In the previous notebook each spiral device got a single number: the transmitted power at 1550 nm. Now we aggregate those per-device measurements to the die level and extract the propagation loss. Assembling the right files for each fit group is the step that normally requires either careful filename parsing or a separate lookup table. Here we query by tags and let the grouping happen on the server.

The physical model is straightforward. For a waveguide of length L:

P(L) [dBm] = P0 [dBm] - alpha [dB/cm] * L [cm]

where P0 is the power at zero length (set entirely by the grating coupler insertion loss) and alpha is the propagation loss we want to measure. A linear fit of P_dBm vs. L gives alpha as the magnitude of the slope.

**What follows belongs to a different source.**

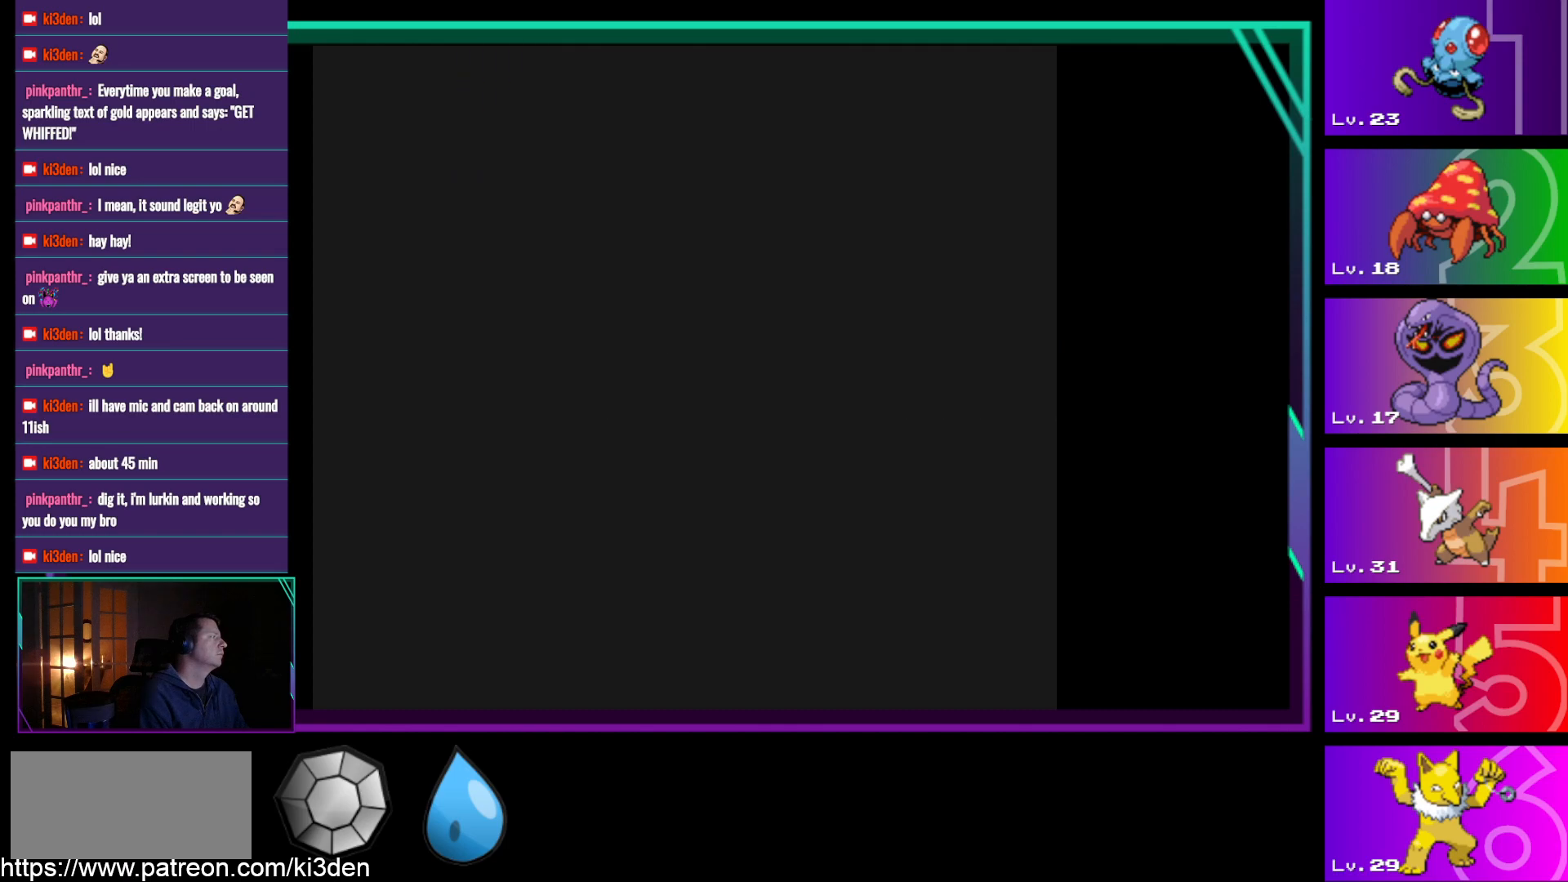
Gameplay with a controller (Nintendo layout); each line is a JSON object with the inputs held at the frame after it. "events" lists button and stick changes between this image and that frame as [ms after this image, input, new state], when the widget could be followed in between. Not read: L3 R3.
{"buttons": ["DPAD_RIGHT"], "events": []}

The grouping key is (die, waveguide type, width). We cannot mix widths, because each width has a different loss. We cannot mix waveguide types either (rib and ridge have different etch depths and different loss values). Each group provides six points (one per spiral length, from 0 to 25 mm), which is enough for a reliable linear fit.

The function also extracts the grating coupler insertion loss from the fit intercept at L = 0, which is useful for process monitoring independent of waveguide loss.

Setup

import getpass
import json
import shutil
from pathlib import Path

import gfhub
import matplotlib.pyplot as plt
import numpy as np
from gfhub import nodes
from PIL import Image
from tqdm.auto import tqdm

client = gfhub.Client()
user = getpass.getuser()
print(f"Running as user: {user}")
Running as user: runner

Load sample data

We download the device analysis JSONs for one (die, type, width) group to verify the data before defining the pipeline function.

entries = client.query_files(
    name="*_analysis.json",
    tags=["project:tutorial_spirals", user, "die:0,0", "waveguide_type:rib", "width_nm:500"],
)
tags = [
    [gfhub.tags.into_string(t) for t in entry["tags"].values()]
    for entry in entries
]

sample_dir = Path("sample_die")
shutil.rmtree(sample_dir, ignore_errors=True)
sample_dir.mkdir()

sample_paths = []
for entry in entries:
    dest = sample_dir / f"{entry['id']}.json"
    client.download_file(entry["id"], dest)
    sample_paths.append(dest)

print(f"Downloaded {len(sample_paths)} files for die (0,0), rib, 500 nm")
print("Sample tags:", tags[0])
Downloaded 12 files for die (0,0), rib, 500 nm
Sample tags: ['project:tutorial_spirals', 'wafer:wafer_tutorial', 'die:0,0', 'cell:cutback_rib_assembled_MFalse_W0p5_L0', '.json', 'runner', 'waveguide_type:rib', 'width_nm:500', 'length_um:0']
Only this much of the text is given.